Il parle de son activité d'écrivain, l'examine sous l'angle professionnel. Il s'agit en quelque sorte d'une autobiographie, mais axée strictement sous cet aspect-là. L'auteur fait la liste des ouvrages qu'il a publiés, donne le chiffre de ses ventes, parle des prix qu'il a gagnés, de l'argent qu'ils lui ont rapporté, du temps qu'il a mis pour les écrire. Il explique comment il a financé son « hobby » en travaillant comme délégué au CICR une année sur deux, l'heure d'écriture lui rapportant, en droit d'auteur, moins de 2 francs par heure.
Bref, il s'agit ici de la mise sur la place publique de ces discussions qu'on a entre auteurs. Et combien de temps tu as mis, et combien tu as vendu. Sauf que dans les cafés, quand on cause de ça, on n'est évidemment jamais sincère. Ne croyez aucun chiffre qu'un auteur vous dit. Il ment.

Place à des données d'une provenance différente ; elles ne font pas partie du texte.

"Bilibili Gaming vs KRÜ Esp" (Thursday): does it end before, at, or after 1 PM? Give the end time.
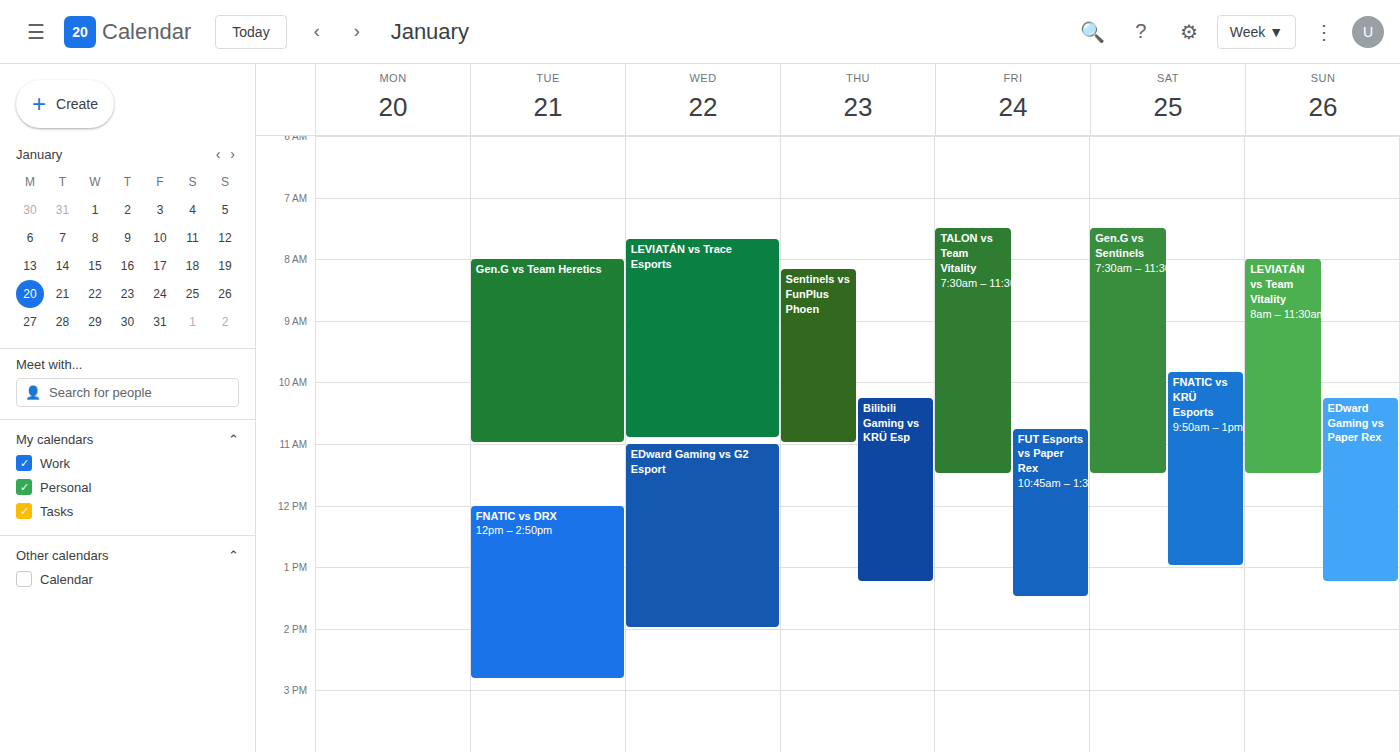
1:15 PM -- after 1 PM, 15 minutes below the 1 PM line.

Manifestement, Sonnay se fait un point d'honneur, au contraire, de rester sincère. Ça donne quelques renseignements qui peuvent intéresser anecdotiquement.
Sinon, son livre peine à décoller. Peu de considérations sur l'écriture elle-même, sinon une courte justification de la fiction et du choix du réalisme. Quelques vagues reprises bourdieusiennes du thème de l'écrivain et du champ symbolique dans lequel il travaille. Des considérations sur l'action de la littérature sur le monde et la politique. Un questionnement un peu daté du rôle de la littérature romande et la fameuse problématique de savoir si elle existe: il me semble retrouver des débats d'il y a 15 ou 20 ans.
(La réponse actuelle sur la littérature romande, je vous tiens au courant, c'est que les auteurs sont simplement écrivains, d'où qu'ils soient, mais qu'il y a des maisons d'éditions situées en des lieux différents et avec des prestiges différents, calculés d'après les accès aux médias, les catalogues, les ventes, la célébrité de leurs auteurs...)
Malgré tout ça, j'ai lu le livre d'un trait. Mais c'est que je suis un peu du milieu. Si, au lieu d'un collègue, ça avait été un ferblantier ou un bûcheron qui m'avait parlé de ses horaires et de son chiffre d'affaire, je ne suis pas sûr que j'aurais été passionné.